“If you had been born and raised Catholic, you would not write the things you do. You would understand.” Words from a person recently joining Gentle Readers and bridling at certain blogs perceived as anti-Catholic.
In The Shadow Of The Steeple appeared in January, 2008. It is a rerun in the interest of disclosure. I intend to follow this with reruns of other blogs that are Catholic Church Related.
There is a huge chasm between being anti-something and being pro-reform.
In The Shadow of the Steeple
Shadow is a twin, a shaded place of respite and comfort as well as a shroud eclipsing what needs to be seen. The steeple of St. Peter’s represents an amazing heritage of doctrine and tradition, giving shelter and shadow to religion, family and community.
Most specific memories get boxed and stored because emotions are always stronger than detail. I would have said that I did not have specific memories of grade school, but snippets are there.
After dinner to dark kick-the can in the alley, digging a foxhole in the backyard, reading on Mert’s screened porch, baby sitting for 25 cents an hour, Sunday night radio on the living room floor, seven for dinner almost every night of the week, chocolate pudding for dessert, bacon on Sunday, Dad’s famous cracker soup when the budget required….Snippets of a wonderful childhood.
Long sleeved blue serge uniforms, suffocating in the spring and early autumn…
Esterbrook pens, Script ink, coupons for Grapette pop after helping the teacher clean the classroom…Absolute silence as the class lined the hall waiting for a scheduled turn in the restroom…
The privilege of giving up recess to sell candy in Sister Mary Lawrence’s fourth grade classroom…
Suffocating green corduroy slacks and weskit designed to protect modesty while playing basketball…
Getting caught wearing pink Tangee lipstick to a basketball game…

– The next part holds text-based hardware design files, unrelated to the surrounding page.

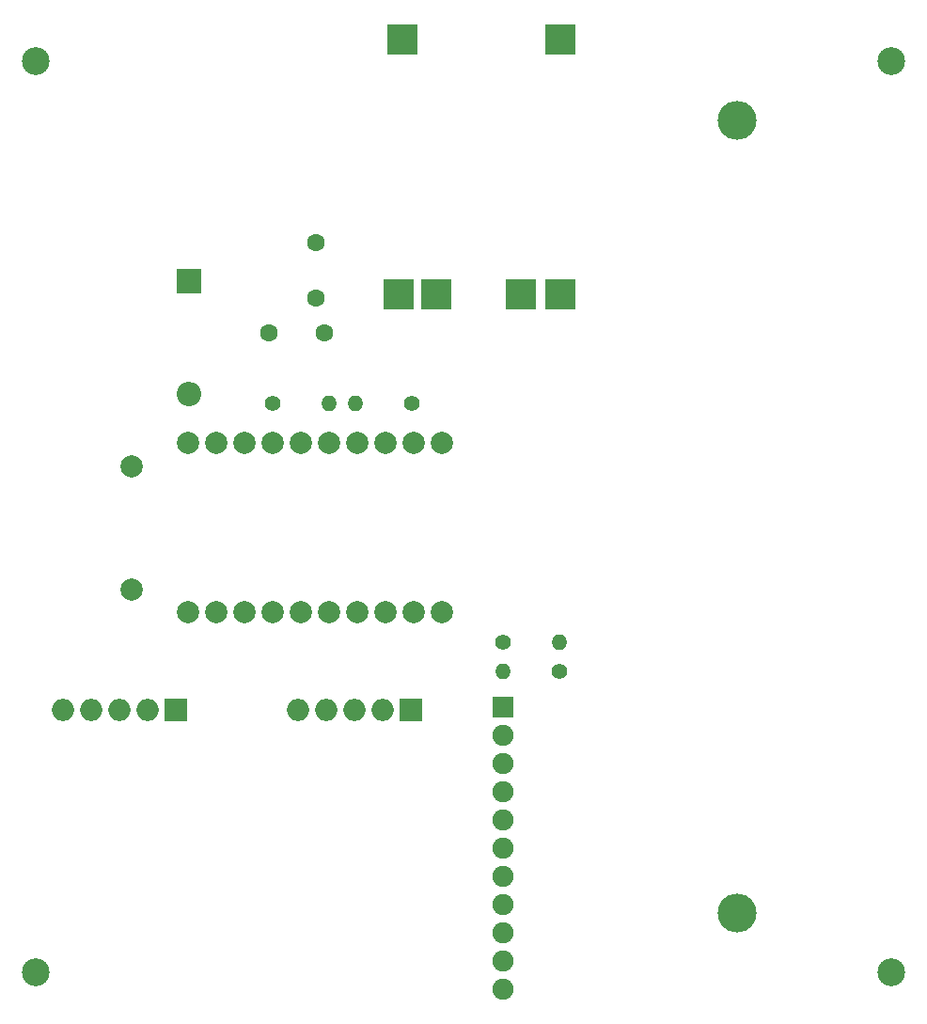
<source format=gbs>
%TF.GenerationSoftware,KiCad,Pcbnew,(6.0.9)*%
%TF.CreationDate,2023-01-27T22:09:13+02:00*%
%TF.ProjectId,Schematics,53636865-6d61-4746-9963-732e6b696361,rev?*%
%TF.SameCoordinates,Original*%
%TF.FileFunction,Soldermask,Bot*%
%TF.FilePolarity,Negative*%
%FSLAX46Y46*%
G04 Gerber Fmt 4.6, Leading zero omitted, Abs format (unit mm)*
G04 Created by KiCad (PCBNEW (6.0.9)) date 2023-01-27 22:09:13*
%MOMM*%
%LPD*%
G01*
G04 APERTURE LIST*
%ADD10O,3.500000X3.500000*%
%ADD11C,2.500000*%
%ADD12C,1.600000*%
%ADD13R,1.900000X1.900000*%
%ADD14C,1.900000*%
%ADD15R,2.000000X2.000000*%
%ADD16O,2.000000X2.000000*%
%ADD17C,1.400000*%
%ADD18O,1.400000X1.400000*%
%ADD19C,2.000000*%
%ADD20R,2.800000X2.800000*%
%ADD21R,2.200000X2.200000*%
%ADD22O,2.200000X2.200000*%
G04 APERTURE END LIST*
D10*
%TO.C,BT1*%
X167050000Y-140550000D03*
X167050000Y-69150000D03*
%TD*%
D11*
%TO.C,H4*%
X103902000Y-145854000D03*
%TD*%
%TO.C,H1*%
X103902000Y-63854000D03*
%TD*%
D12*
%TO.C,C2*%
X124890000Y-88300000D03*
X129890000Y-88300000D03*
%TD*%
D13*
%TO.C,U6*%
X145945000Y-121992000D03*
D14*
X145945000Y-124532000D03*
X145945000Y-127072000D03*
X145945000Y-129612000D03*
X145945000Y-132152000D03*
X145945000Y-134692000D03*
X145945000Y-137232000D03*
X145945000Y-139772000D03*
X145945000Y-142312000D03*
X145945000Y-144852000D03*
X145945000Y-147392000D03*
%TD*%
D15*
%TO.C,U2*%
X137652000Y-122289500D03*
D16*
X135112000Y-122289500D03*
X132572000Y-122289500D03*
X130032000Y-122289500D03*
X127492000Y-122289500D03*
%TD*%
D11*
%TO.C,H3*%
X180902000Y-145854000D03*
%TD*%
D17*
%TO.C,R2*%
X151030000Y-118800000D03*
D18*
X145950000Y-118800000D03*
%TD*%
D11*
%TO.C,H2*%
X180902000Y-63854000D03*
%TD*%
D17*
%TO.C,R4*%
X137730000Y-94650000D03*
D18*
X132650000Y-94650000D03*
%TD*%
D17*
%TO.C,R3*%
X125250000Y-94650000D03*
D18*
X130330000Y-94650000D03*
%TD*%
D19*
%TO.C,U5*%
X130335000Y-98234000D03*
X135415000Y-113474000D03*
X137955000Y-113474000D03*
X117635000Y-113474000D03*
X120175000Y-113474000D03*
X122715000Y-113474000D03*
X125255000Y-113474000D03*
X127795000Y-113474000D03*
X130335000Y-113474000D03*
X127795000Y-98234000D03*
X125255000Y-98234000D03*
X132875000Y-113474000D03*
X137955000Y-98234000D03*
X135415000Y-98234000D03*
X132875000Y-98234000D03*
X140495000Y-113474000D03*
X140495000Y-98234000D03*
X122715000Y-98234000D03*
X120175000Y-98234000D03*
X112555000Y-100294000D03*
X112555000Y-111414000D03*
X117635000Y-98234000D03*
%TD*%
D15*
%TO.C,U3*%
X116520000Y-122250000D03*
D16*
X113980000Y-122250000D03*
X111440000Y-122250000D03*
X108900000Y-122250000D03*
X106360000Y-122250000D03*
%TD*%
D20*
%TO.C,U1*%
X151090000Y-61900000D03*
X136890000Y-61900000D03*
X151090000Y-84800000D03*
X147590000Y-84800000D03*
X139990000Y-84800000D03*
X136590000Y-84800000D03*
%TD*%
D12*
%TO.C,C1*%
X129090000Y-85200000D03*
X129090000Y-80200000D03*
%TD*%
D17*
%TO.C,R1*%
X145950000Y-116200000D03*
D18*
X151030000Y-116200000D03*
%TD*%
D21*
%TO.C,D1*%
X117690000Y-83620000D03*
D22*
X117690000Y-93780000D03*
%TD*%
M02*

</source>
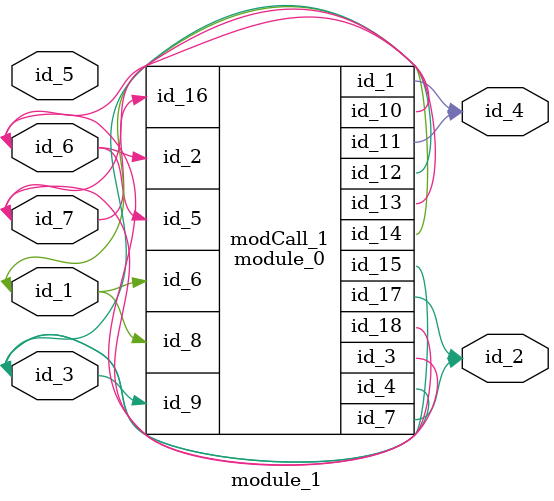
<source format=v>
module module_0 (
    id_1,
    id_2,
    id_3,
    id_4,
    id_5,
    id_6,
    id_7,
    id_8,
    id_9,
    id_10,
    id_11,
    id_12,
    id_13,
    id_14,
    id_15,
    id_16,
    id_17,
    id_18
);
  inout wire id_18;
  output wire id_17;
  input wire id_16;
  inout wire id_15;
  output wire id_14;
  output wire id_13;
  output wire id_12;
  output wire id_11;
  output wire id_10;
  input wire id_9;
  input wire id_8;
  output wire id_7;
  input wire id_6;
  input wire id_5;
  output wire id_4;
  inout wire id_3;
  input wire id_2;
  output wire id_1;
endmodule
module module_1 (
    id_1,
    id_2,
    id_3,
    id_4,
    id_5,
    id_6,
    id_7
);
  inout wire id_7;
  inout wire id_6;
  input wire id_5;
  output wire id_4;
  inout wire id_3;
  output wire id_2;
  inout wire id_1;
  module_0 modCall_1 (
      id_4,
      id_6,
      id_7,
      id_3,
      id_6,
      id_1,
      id_2,
      id_1,
      id_3,
      id_6,
      id_4,
      id_3,
      id_7,
      id_1,
      id_3,
      id_7,
      id_2,
      id_6
  );
  wire id_8;
endmodule

</source>
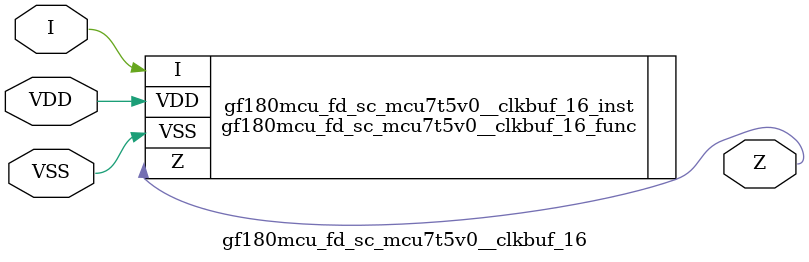
<source format=v>

module gf180mcu_fd_sc_mcu7t5v0__clkbuf_16( I, Z, VDD, VSS );
input I;
inout VDD, VSS;
output Z;

   `ifdef FUNCTIONAL  //  functional //

	gf180mcu_fd_sc_mcu7t5v0__clkbuf_16_func gf180mcu_fd_sc_mcu7t5v0__clkbuf_16_behav_inst(.I(I),.Z(Z),.VDD(VDD),.VSS(VSS));

   `else

	gf180mcu_fd_sc_mcu7t5v0__clkbuf_16_func gf180mcu_fd_sc_mcu7t5v0__clkbuf_16_inst(.I(I),.Z(Z),.VDD(VDD),.VSS(VSS));

	// spec_gates_begin


	// spec_gates_end



   specify

	// specify_block_begin

	// comb arc I --> Z
	 (I => Z) = (1.0,1.0);

	// specify_block_end

   endspecify

   `endif

endmodule

</source>
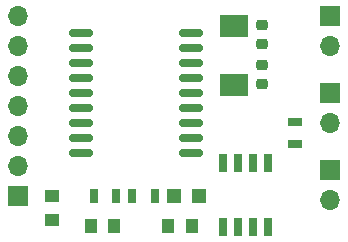
<source format=gbr>
%TF.GenerationSoftware,KiCad,Pcbnew,(6.0.7)*%
%TF.CreationDate,2023-01-30T20:46:25-05:00*%
%TF.ProjectId,SPItoCAN,53504974-6f43-4414-9e2e-6b696361645f,rev?*%
%TF.SameCoordinates,Original*%
%TF.FileFunction,Soldermask,Top*%
%TF.FilePolarity,Negative*%
%FSLAX46Y46*%
G04 Gerber Fmt 4.6, Leading zero omitted, Abs format (unit mm)*
G04 Created by KiCad (PCBNEW (6.0.7)) date 2023-01-30 20:46:25*
%MOMM*%
%LPD*%
G01*
G04 APERTURE LIST*
G04 Aperture macros list*
%AMRoundRect*
0 Rectangle with rounded corners*
0 $1 Rounding radius*
0 $2 $3 $4 $5 $6 $7 $8 $9 X,Y pos of 4 corners*
0 Add a 4 corners polygon primitive as box body*
4,1,4,$2,$3,$4,$5,$6,$7,$8,$9,$2,$3,0*
0 Add four circle primitives for the rounded corners*
1,1,$1+$1,$2,$3*
1,1,$1+$1,$4,$5*
1,1,$1+$1,$6,$7*
1,1,$1+$1,$8,$9*
0 Add four rect primitives between the rounded corners*
20,1,$1+$1,$2,$3,$4,$5,0*
20,1,$1+$1,$4,$5,$6,$7,0*
20,1,$1+$1,$6,$7,$8,$9,0*
20,1,$1+$1,$8,$9,$2,$3,0*%
G04 Aperture macros list end*
%ADD10R,1.000000X1.250000*%
%ADD11R,1.700000X1.700000*%
%ADD12O,1.700000X1.700000*%
%ADD13R,0.700000X1.300000*%
%ADD14R,1.200000X1.200000*%
%ADD15R,1.250000X1.000000*%
%ADD16R,0.650000X1.528000*%
%ADD17RoundRect,0.218750X0.256250X-0.218750X0.256250X0.218750X-0.256250X0.218750X-0.256250X-0.218750X0*%
%ADD18RoundRect,0.150000X0.875000X0.150000X-0.875000X0.150000X-0.875000X-0.150000X0.875000X-0.150000X0*%
%ADD19RoundRect,0.218750X-0.256250X0.218750X-0.256250X-0.218750X0.256250X-0.218750X0.256250X0.218750X0*%
%ADD20R,2.400000X1.900000*%
%ADD21R,1.300000X0.700000*%
G04 APERTURE END LIST*
D10*
%TO.C,C4*%
X23114000Y-32791400D03*
X21114000Y-32791400D03*
%TD*%
D11*
%TO.C,J1*%
X41404000Y-28039400D03*
D12*
X41404000Y-30579400D03*
%TD*%
D13*
%TO.C,R1*%
X21394000Y-30269400D03*
X23294000Y-30269400D03*
%TD*%
D11*
%TO.C,J4*%
X15004000Y-30279400D03*
D12*
X15004000Y-27739400D03*
X15004000Y-25199400D03*
X15004000Y-22659400D03*
X15004000Y-20119400D03*
X15004000Y-17579400D03*
X15004000Y-15039400D03*
%TD*%
%TO.C,J2*%
X41404000Y-17579400D03*
D11*
X41404000Y-15039400D03*
%TD*%
D14*
%TO.C,D1*%
X30314000Y-30309400D03*
X28214000Y-30309400D03*
%TD*%
D15*
%TO.C,C3*%
X17864000Y-30279400D03*
X17864000Y-32279400D03*
%TD*%
D13*
%TO.C,R3*%
X24664000Y-30279400D03*
X26564000Y-30279400D03*
%TD*%
D16*
%TO.C,U1*%
X36159000Y-27493400D03*
X34889000Y-27493400D03*
X33619000Y-27493400D03*
X32349000Y-27493400D03*
X32349000Y-32915400D03*
X33619000Y-32915400D03*
X34889000Y-32915400D03*
X36159000Y-32915400D03*
%TD*%
D17*
%TO.C,C2*%
X35654000Y-17404400D03*
X35654000Y-15829400D03*
%TD*%
D18*
%TO.C,U2*%
X29604000Y-26659400D03*
X29604000Y-25389400D03*
X29604000Y-24119400D03*
X29604000Y-22849400D03*
X29604000Y-21579400D03*
X29604000Y-20309400D03*
X29604000Y-19039400D03*
X29604000Y-17769400D03*
X29604000Y-16499400D03*
X20304000Y-16499400D03*
X20304000Y-17769400D03*
X20304000Y-19039400D03*
X20304000Y-20309400D03*
X20304000Y-21579400D03*
X20304000Y-22849400D03*
X20304000Y-24119400D03*
X20304000Y-25389400D03*
X20304000Y-26659400D03*
%TD*%
D19*
%TO.C,C1*%
X35654000Y-19204400D03*
X35654000Y-20779400D03*
%TD*%
D11*
%TO.C,J3*%
X41404000Y-21539400D03*
D12*
X41404000Y-24079400D03*
%TD*%
D20*
%TO.C,Y1*%
X33254000Y-15854400D03*
X33254000Y-20904400D03*
%TD*%
D21*
%TO.C,R2*%
X38404000Y-25879400D03*
X38404000Y-23979400D03*
%TD*%
D10*
%TO.C,C5*%
X27686000Y-32791400D03*
X29686000Y-32791400D03*
%TD*%
M02*

</source>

The excitement of a school year spent in a small basement space when numbers overcame the available classrooms…
Crying over the story of a young saint martyred for refusing to surrender a host to his tormentors…
Tiny paper desk mangers waiting for a ‘good deed’ piece of straw as part of Christmas preparation…
Believing–totally believing–in being Catholic…
Praying as if an answer would come…
Confessing to ease the original guilt I never understood…
The sound of snow when Susan and I did the winter walk to 6:00 Mass each morning…
Longing to play basketball without embarrassing myself as Mary Jo finessed every part of the game…
Daring the first peek at my report card, needing grades somewhere close to the standard set by Jack…
Overwhelmed by the importance of responsibility when walking with Bobby to school or to the store. “Take care of him”, was Mom’s standard.
The anticipation of recess on the girls’ side of the playground…a space with few trees and pocked asphalt. Our jump ropes and a handful of jacks the only equipment…
Rare occasions of newspaper wrapped lunch carried to school…
Terror in the stomach when Msgr. McKenna looked at me for the spelling of ‘transubstantiation’…
Awe remembering Sister Mary Regis handling 51 eighth graders with few discipline issues…
Thursday night devotions perfumed by incense and followed by a cherry coke at the Confectionary…
Wondering why a young priest rarely called on a girl for the answer to questions from the catechism…
The deliberate disobedience of stashing our winter slacks under bushes on the way to school…
Retrieving them stiff with cold on the way home…
Shame when I did not always defend the three ‘special needs’ kids in our class…
The choir nun telling me to stand on the back row and move my lips…
Having Mom and Dad discover that I charged candy bars for my friends at McCarty’s mom and pop…
Hating the hand-me-down blue winter coat worn my seventh grade winter…
Loving the off-white coat that Mom sewed the next winter…
Wondering if I actually fit into any group and praying that I did…
Embarrassment at making cheer leader only because few others bothered to try out…
Consuming pride when a teacher wrote a positive comment on my paper…
Guilt at my lack of humility and failure to thank God for the work that earned the comment…
Absolutely loving school…
Snippets that, from this distance of over 60 years, have the richness of warm chocolate swirled with cream.
I am intensely grateful for my education at St. Peter’s Parish and the Catholic community surrounding every part of those years. And that comforting vapor called time has given me the gift of acceptance for the chasm between some of the teaching and the reality of my life experience.